Documento original
'''

Redacción: Guicel Garrido

La parálisis presupuestaria en Washington escaló este miércoles a un nuevo nivel de confrontación política, luego de que el gobierno del presidente Donald Trump procediera a congelar $26 mil millones de dólares destinados a programas en estados gobernados por el partido demócrata. La medida, percibida como una táctica punitiva, afecta directamente a proyectos de gran envergadura y se produce mientras el cierre parcial del gobierno federal paraliza amplias funciones esenciales y deja a miles de empleados sin sueldo.
El golpe financiero incluye la retención de $18 mil millones para proyectos de tránsito, impactando significativamente a Nueva York, y unos $8 mil millones en iniciativas de energía verde distribuidas en 16 estados demócratas, entre ellos California e Illinois. Este movimiento subraya la decisión del presidente de utilizar el cierre, el décimo quinto desde 1981, como una herramienta de presión política contra sus adversarios, apropiándose de facto de una potestad presupuestaria que constitucionalmente pertenece al Congreso.
Mientras la disputa por los fondos se intensifica, las consecuencias del shutdown se sienten con dureza en todo el país. Cerca de 750,000 trabajadores federales han sido enviados a casa, y otros, como la Patrulla Fronteriza y los controladores de tráfico aéreo, están obligados a trabajar sin percibir su salario.
La situación del sistema aéreo es particularmente alarmante. Asociaciones clave han emitido alertas sobre riesgos de seguridad y retrasos inminentes en vuelos, recordando el precedente del cierre de 2018-2019, que terminó precisamente por el caos generado en el control aéreo. Actualmente, 13,300 controladores y personal de seguridad esencial están operando sin remuneración, según el plan del Departamento de Transporte (DOT).
Nick Daniel, presidente de la Asociación Nacional de Controladores de Tráfico Aéreo (NATCA), fue enfático: “El Congreso debe restablecer la financiación federal para que la seguridad y la eficiencia de nuestro sistema nacional del espacio aéreo no se vean comprometidas”. La NATCA además informó que la Administración Federal de Aviación (FAA) ha suspendido temporalmente a más de 11,300 empleados, incluyendo a 2,350 profesionales de la asociación como ingenieros de certificación aeronáutica.
El enfrentamiento político se centra en la negativa del Senado, horas antes del cierre, a aprobar una medida de gasto a corto plazo debido a un desacuerdo sobre la extensión de prestaciones sanitarias.
La Casa Blanca ha endurecido su postura. El vicepresidente J. D. Vance advirtió que el gobierno podría verse forzado a realizar despidos permanentes si el cierre se prolonga más de unos pocos días, lo que se sumaría a una ola de 300,000 recortes ya previstos para diciembre.
Líderes demócratas han condenado las acciones del gobierno. Hakeem Jeffries, de la Cámara de Representantes, criticó el congelamiento de fondos para el Metro y los puertos de Nueva York, advirtiendo que “dejaría a miles de personas sin trabajo”. Por su parte, el líder demócrata del Senado, Chuck Schumer, acusó a Trump de “apuntar a los estadounidenses normales con fines partidistas”. La situación sugiere que la parálisis podría prolongarse, con el riesgo de graves consecuencias para la seguridad y la economía nacional.

'''

Material proporcionado
'''

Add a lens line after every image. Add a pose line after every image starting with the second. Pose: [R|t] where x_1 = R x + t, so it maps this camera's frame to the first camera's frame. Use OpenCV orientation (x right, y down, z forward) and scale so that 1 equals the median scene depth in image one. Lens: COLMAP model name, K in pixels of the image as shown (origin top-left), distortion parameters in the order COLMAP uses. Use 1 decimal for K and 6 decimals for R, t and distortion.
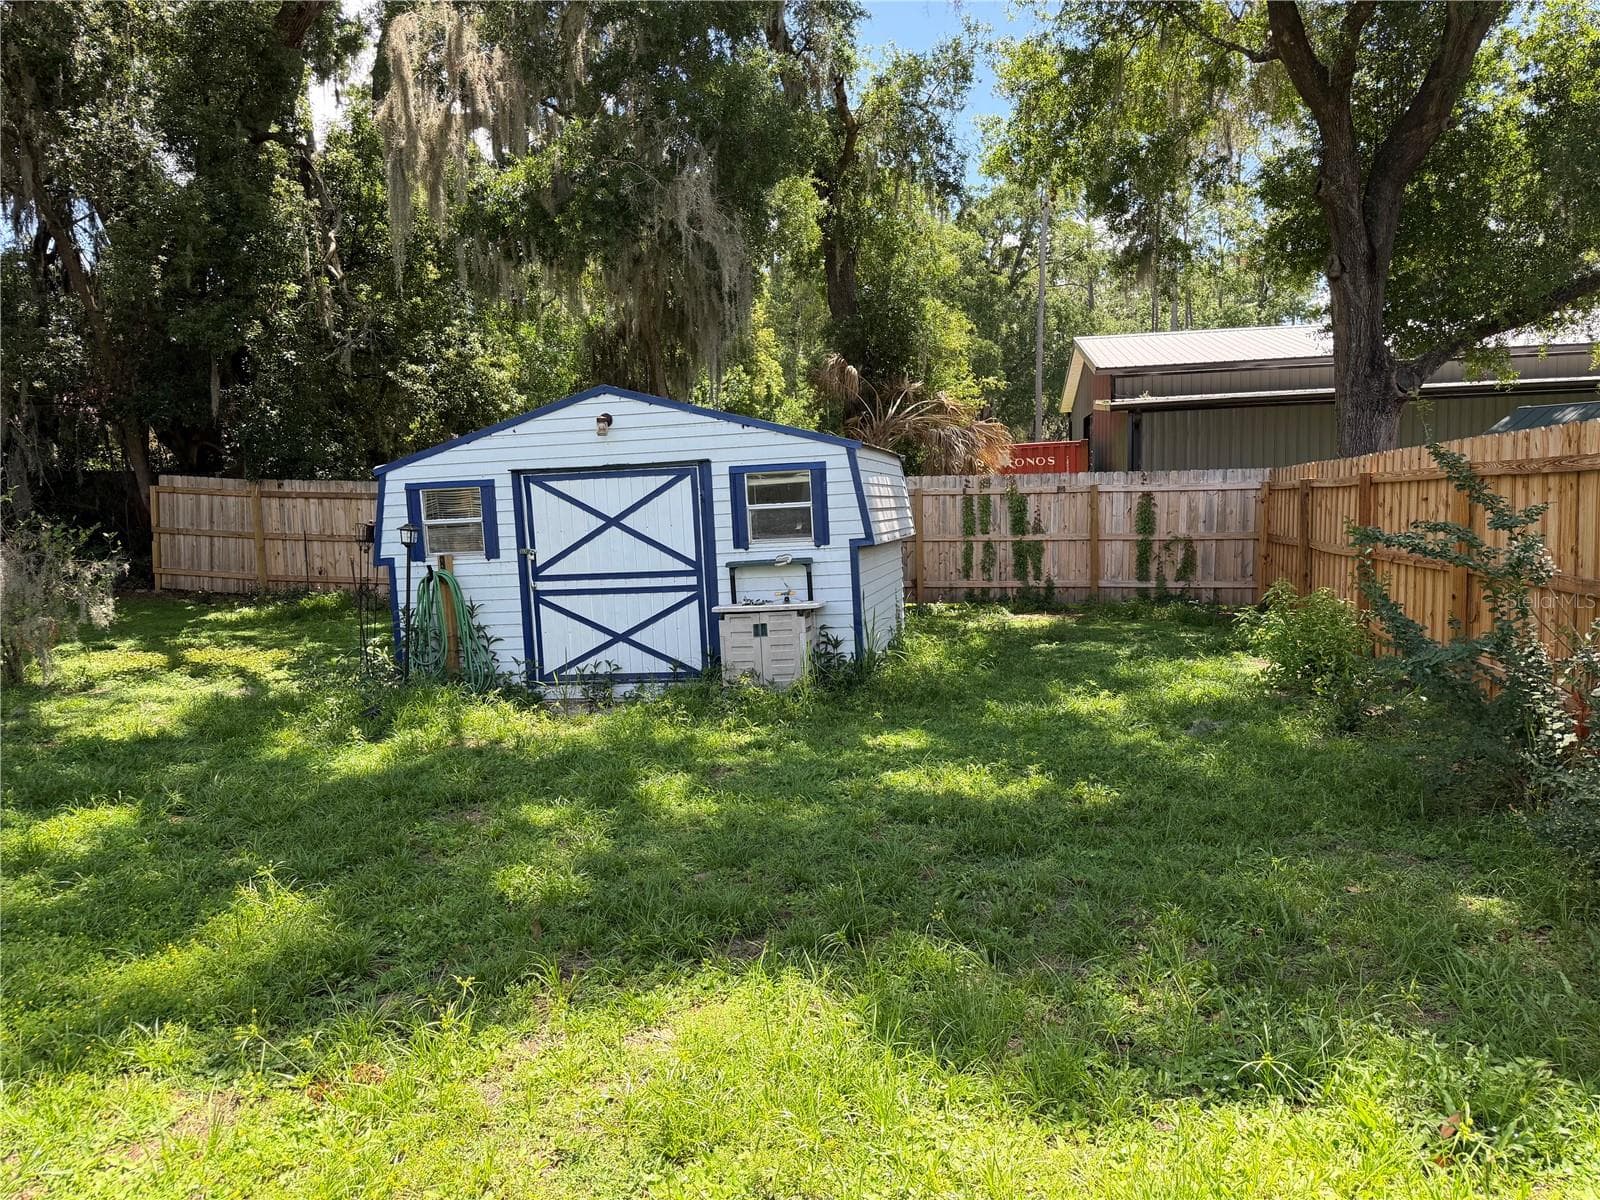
lens RADIAL K [[1087.0, 0, 800.0], [0, 1087.0, 600.0], [0, 0, 1]] dist [0.134249, -0.198561]
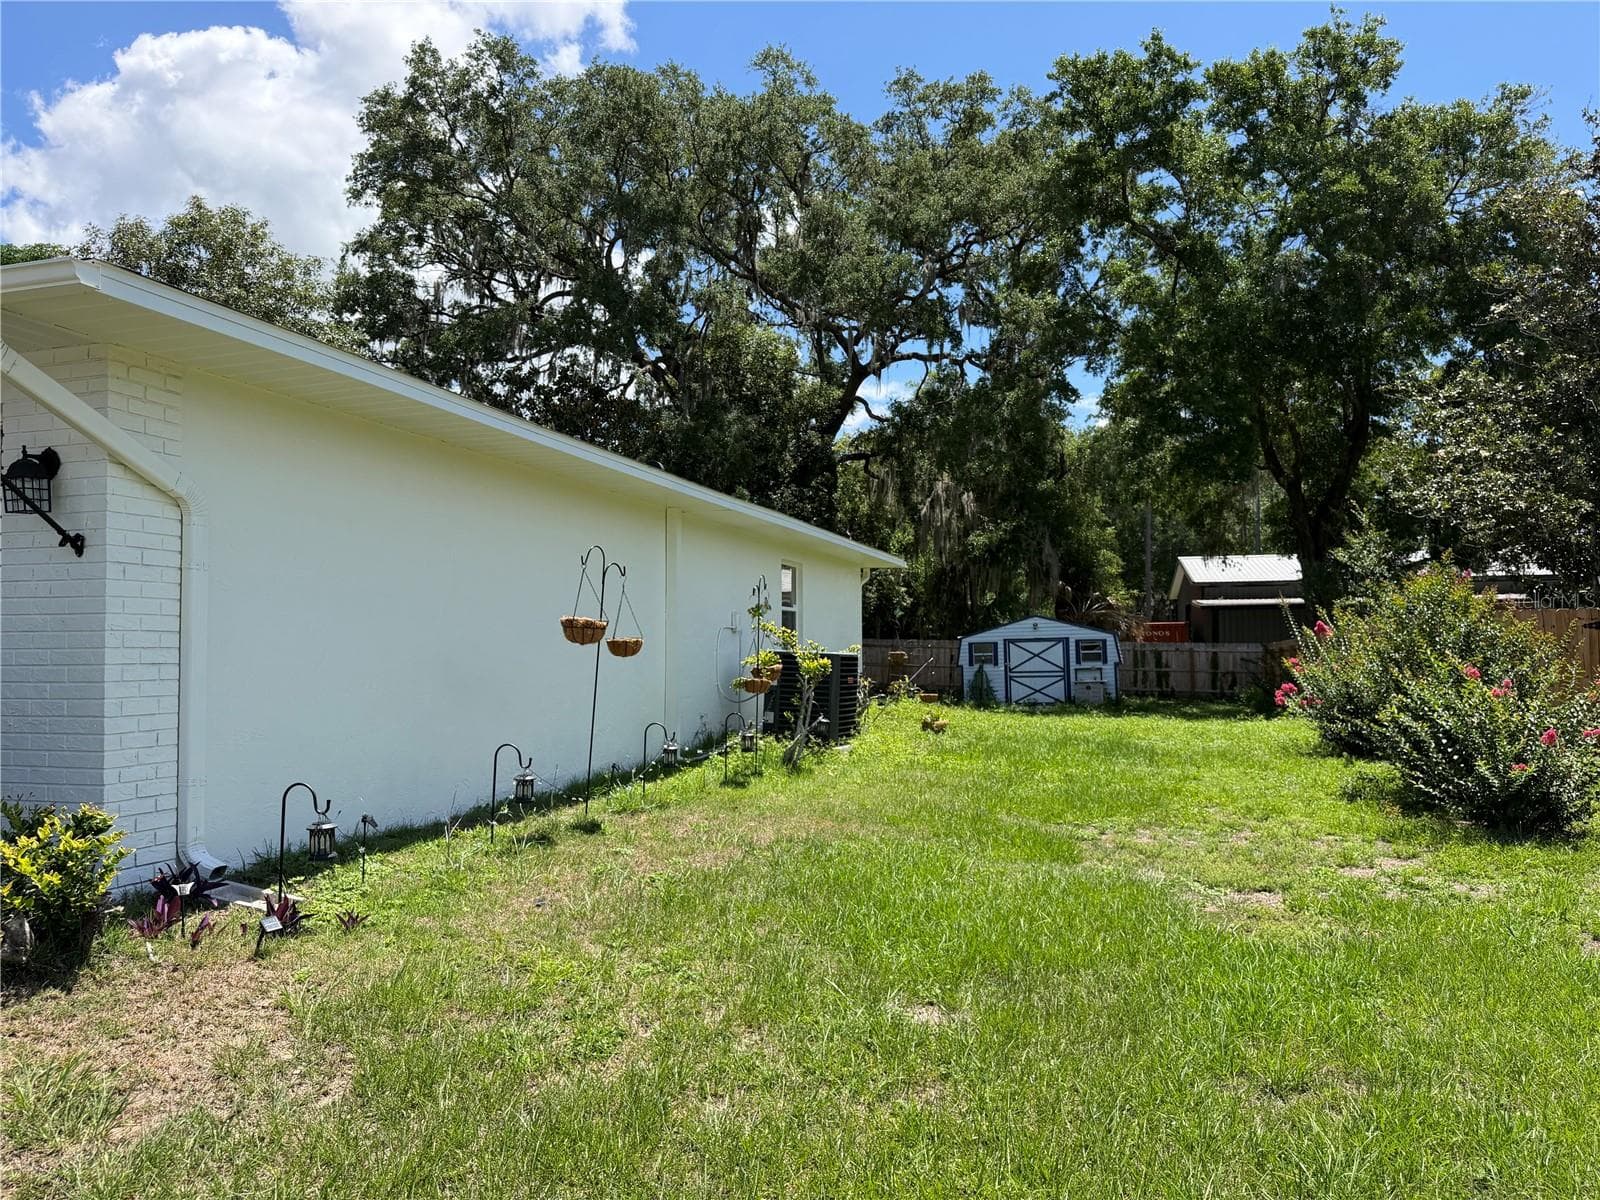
lens RADIAL K [[1115.2, 0, 716.4], [0, 1115.2, 600.7], [0, 0, 1]] dist [0.005428, -0.005374]
pose [[0.988900, 0.020050, -0.147225, -0.611669], [-0.039981, 0.990216, -0.133695, 0.244016], [0.143104, 0.138097, 0.980026, -2.364432]]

'''

Pon en práctica
• A. Escribe sin cambios, del artículo sobre el cierre del gobierno, todo lo que va desde "La situación del" hasta "de Transporte (DOT).".
• B. Según el artículo sobre el cierre del gobierno, ¿cuántos trabajadores federales han sido enviados a casa?

Ejercicio resuelto
• A.
La situación del sistema aéreo es particularmente alarmante. Asociaciones clave han emitido alertas sobre riesgos de seguridad y retrasos inminentes en vuelos, recordando el precedente del cierre de 2018-2019, que terminó precisamente por el caos generado en el control aéreo. Actualmente, 13,300 controladores y personal de seguridad esencial están operando sin remuneración, según el plan del Departamento de Transporte (DOT).

• B. Cerca de 750,000 trabajadores federales.